# Can you ID this Flower?



## LEFSElover (Jul 16, 2015)

We have volunteer flowers in terra cotta pots. 4 different pots/same foliage, 1st one finally bloomed 3 days ago. We didn't plant them, we're original owners so unless someone snuck in the garden and did us a very kind favor. > we figure maybe flyby miracles via perfectly placed bird droppings is how they joined our garden family.
Is there a place to post a close up photo?
Thank you


----------



## Dawgluver (Jul 16, 2015)

*Good Morning Thread*

You can post pics here:  Random Photo Thread: The Sequel - Discuss Cooking ...


----------



## taxlady (Jul 16, 2015)

If you don't get an answer here, try Lady Bird Johnson Wildflower Center - The University of Texas at Austin. I have their app and have had good luck.


----------



## GotGarlic (Jul 16, 2015)

LEFSElover said:


> We have volunteer flowers in terra cotta pots. 4 different pots/same foliage, 1st one finally bloomed 3 days ago.
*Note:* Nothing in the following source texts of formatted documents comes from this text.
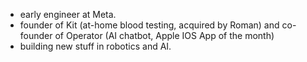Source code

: - early engineer at Meta.
- founder of Kit (at-home blood testing, acquired by Roman) and co-founder of Operator (AI chatbot, Apple IOS App of the month)
- building new stuff in robotics and AI.
<!---
philfung/philfung is a ✨ special ✨ repository because its `README.md` (this file) appears on your GitHub profile.
You can click the Preview link to take a look at your changes.
--->
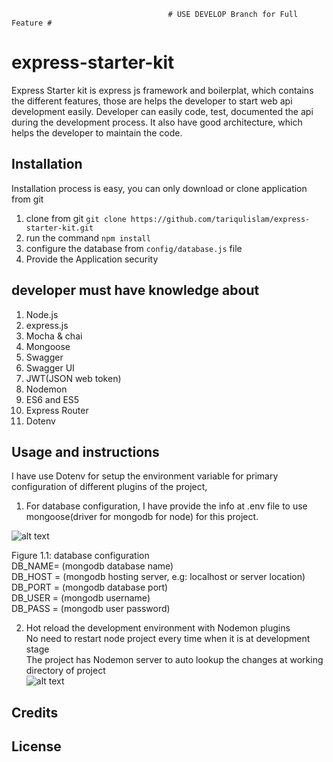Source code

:                                        # USE DEVELOP Branch for Full Feature #
# express-starter-kit
Express Starter kit is express js framework and boilerplat, which contains the different features, those are helps the developer to start web api development easily. Developer can easily code, test, documented the api during the development process. It also have good architecture, which helps the developer to maintain the code.

## Installation

Installation process is easy, you can only download or clone application from git

1. clone from git `git clone https://github.com/tariqulislam/express-starter-kit.git`
2. run the command `npm install`
3. configure the database from `config/database.js` file
4. Provide the Application security

## developer must have knowledge about

1. Node.js
2. express.js
3. Mocha & chai
4. Mongoose
5. Swagger
6. Swagger UI
7. JWT(JSON web token)
8. Nodemon
9. ES6 and ES5
10. Express Router
11. Dotenv


## Usage and instructions
I have use Dotenv for setup the environment variable for primary configuration of different plugins of the project,

1. For database configuration, I have provide the info at .env file to use mongoose(driver for mongodb for node) for this project.

![alt text](https://github.com/tariqulislam/express-starter-kit/blob/feature/user-guide/public/images/env.png)

Figure 1.1: database configuration <br />
    DB_NAME= (mongodb database name) <br />
    DB_HOST = (mongodb hosting server, e.g: localhost or server location) <br />
    DB_PORT = (mongodb database port) <br />
    DB_USER = (mongodb username) <br />
    DB_PASS = (mongodb user password) <br />

2. Hot reload the development environment with Nodemon plugins <br />
    No need to restart node project every time when it is at development stage <br />
    The project has Nodemon server to auto lookup the changes at working directory of project <br />
![alt text](https://github.com/tariqulislam/express-starter-kit/blob/feature/user-guide/public/images/nodemoon.PNG)

## Credits



## License
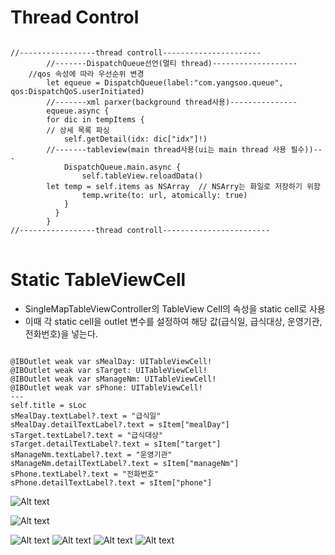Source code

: 
# Thread Control
<pre><code>
//-----------------thread controll----------------------
        //-------DispatchQueue선언(멀티 thread)-------------------
	//qos 속성에 따라 우선순위 변경
        let equeue = DispatchQueue(label:"com.yangsoo.queue", qos:DispatchQoS.userInitiated)
        //-------xml parxer(background thread사용)---------------
        equeue.async {
		for dic in tempItems {
		// 상세 목록 파싱
		    self.getDetail(idx: dic["idx"]!)
        //-------tableview(main thread사용(ui는 main thread 사용 필수))---
            DispatchQueue.main.async {
                self.tableView.reloadData()
		let temp = self.items as NSArray  // NSArry는 화일로 저장하기 위함
                temp.write(to: url, atomically: true)
            }
          }
        }
//-----------------thread controll------------------------
</code>
</pre>


# Static TableViewCell
* SingleMapTableViewController의 TableView Cell의 속성을 static cell로 사용
* 이때 각 static cell을 outlet 변수를 설정하여 해당 값(급식일, 급식대상, 운영기관, 전화번호)을 넣는다.
<pre><code>  
@IBOutlet weak var sMealDay: UITableViewCell!
@IBOutlet weak var sTarget: UITableViewCell!
@IBOutlet weak var sManageNm: UITableViewCell!
@IBOutlet weak var sPhone: UITableViewCell! 
---
self.title = sLoc
sMealDay.textLabel?.text = "급식일"
sMealDay.detailTextLabel?.text = sItem["mealDay"]
sTarget.textLabel?.text = "급식대상"
sTarget.detailTextLabel?.text = sItem["target"]
sManageNm.textLabel?.text = "운영기관"
sManageNm.detailTextLabel?.text = sItem["manageNm"]
sPhone.textLabel?.text = "전화번호"
sPhone.detailTextLabel?.text = sItem["phone"]
</code></pre>

![Alt text](https://jhkim3217.gitbooks.io/busan-open-data-app-dev/content/assets/static-cell-STB.png)

![Alt text](https://jhkim3217.gitbooks.io/busan-open-data-app-dev/content/assets/static_cell_att.png)

![Alt text](https://jhkim3217.gitbooks.io/busan-open-data-app-dev/content/assets/statci-cell01.jpg)
![Alt text](https://jhkim3217.gitbooks.io/busan-open-data-app-dev/content/assets/statci-cell02.jpg)
![Alt text](https://jhkim3217.gitbooks.io/busan-open-data-app-dev/content/assets/statci-cell03.jpg)
![Alt text](https://jhkim3217.gitbooks.io/busan-open-data-app-dev/content/assets/statci-cell04.jpg)
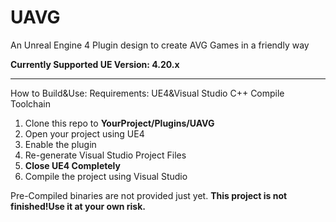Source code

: # UAVG

An Unreal Engine 4 Plugin design to create AVG Games in a friendly way

**Currently Supported UE Version: 4.20.x**

---
How to Build&Use:
Requirements: UE4&Visual Studio C++ Compile Toolchain

 1. Clone this repo to **YourProject/Plugins/UAVG**
 2. Open your project using UE4
 3. Enable the plugin
 4. Re-generate Visual Studio Project Files
 5. **Close UE4 Completely**
 6. Compile the project using Visual Studio
 
Pre-Compiled binaries are not provided just yet.
**This project is not finished!Use it at your own risk.**
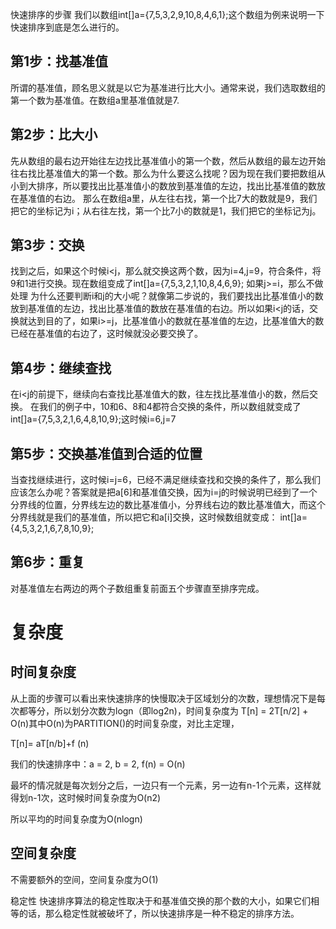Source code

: 快速排序的步骤
我们以数组int[]a={7,5,3,2,9,10,8,4,6,1};这个数组为例来说明一下快速排序到底是怎么进行的。

## 第1步：找基准值
所谓的基准值，顾名思义就是以它为基准进行比大小。通常来说，我们选取数组的第一个数为基准值。在数组a里基准值就是7.

## 第2步：比大小
先从数组的最右边开始往左边找比基准值小的第一个数，然后从数组的最左边开始往右找比基准值大的第一个数。那么为什么要这么找呢？因为现在我们要把数组从小到大排序，所以要找出比基准值小的数放到基准值的左边，找出比基准值的数放在基准值的右边。
那么在数组a里，从左往右找，第一个比7大的数就是9，我们把它的坐标记为i；从右往左找，第一个比7小的数就是1，我们把它的坐标记为j。

## 第3步：交换
找到之后，如果这个时候i<j，那么就交换这两个数，因为i=4,j=9，符合条件，将9和1进行交换。现在数组变成了int[]a={7,5,3,2,1,10,8,4,6,9};
如果j>=i，那么不做处理
为什么还要判断i和j的大小呢？就像第二步说的，我们要找出比基准值小的数放到基准值的左边，找出比基准值的数放在基准值的右边。所以如果i<j的话，交换就达到目的了，如果i>=j，比基准值小的数就在基准值的左边，比基准值大的数已经在基准值的右边了，这时候就没必要交换了。

## 第4步：继续查找
在i<j的前提下，继续向右查找比基准值大的数，往左找比基准值小的数，然后交换。
在我们的例子中，10和6、8和4都符合交换的条件，所以数组就变成了
int[]a={7,5,3,2,1,6,4,8,10,9};这时候i=6,j=7

## 第5步：交换基准值到合适的位置
当查找继续进行，这时候i=j=6，已经不满足继续查找和交换的条件了，那么我们应该怎么办呢？答案就是把a[6]和基准值交换，因为i=j的时候说明已经到了一个分界线的位置，分界线左边的数比基准值小，分界线右边的数比基准值大，而这个分界线就是我们的基准值，所以把它和a[i]交换，这时候数组就变成：
int[]a={4,5,3,2,1,6,7,8,10,9};

## 第6步：重复
对基准值左右两边的两个子数组重复前面五个步骤直至排序完成。

# 复杂度

## 时间复杂度
从上面的步骤可以看出来快速排序的快慢取决于区域划分的次数，理想情况下是每次都等分，所以划分次数为logn（即log2n)，时间复杂度为
T[n] = 2T[n/2] + O(n)其中O(n)为PARTITION()的时间复杂度，对比主定理，

T[n]= aT[n/b]+f (n)

我们的快速排序中：a = 2, b = 2, f(n) = O(n)


最坏的情况就是每次划分之后，一边只有一个元素，另一边有n-1个元素，这样就得划n-1次，这时候时间复杂度为O(n2)

所以平均的时间复杂度为O(nlogn)

## 空间复杂度

不需要额外的空间，空间复杂度为O(1)

稳定性
快速排序算法的稳定性取决于和基准值交换的那个数的大小，如果它们相等的话，那么稳定性就被破坏了，所以快速排序是一种不稳定的排序方法。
We didn't plant them, we're original owners so unless someone snuck in the garden and did us a very kind favor. > we figure maybe flyby miracles via perfectly placed bird droppings is how they joined our garden family.
> Is there a place to post a close up photo?
> Thank you



Seeds fly with the wind, too.


----------



## Janet H (Jul 16, 2015)

LEFSElover said:


> We have volunteer flowers in terra cotta pots. 4 different pots/same foliage, 1st one finally bloomed 3 days ago. We didn't plant them, we're original owners so unless someone snuck in the garden and did us a very kind favor. > we figure maybe flyby miracles via perfectly placed bird droppings is how they joined our garden family.
> Is there a place to post a close up photo?
> Thank you



Hi - You can post it right here


----------



## Dawgluver (Jul 16, 2015)

Of course!  Duh!  That'll teach me to look at the title of a thread first, instead of thinking you just wanted to post pics...


----------



## FoodieFanatic (Aug 16, 2015)

Birds and squirrels drop seeds all over the place and it's always interesting to see what 'appears' in the yard each spring.  This year I was amazed to find a Red Currant Tomato plant that is thriving and producing like crazy out in the rock garden!  I couldn't find the plant this year, so I was so happy to see one of natures helpers gave me one.


----------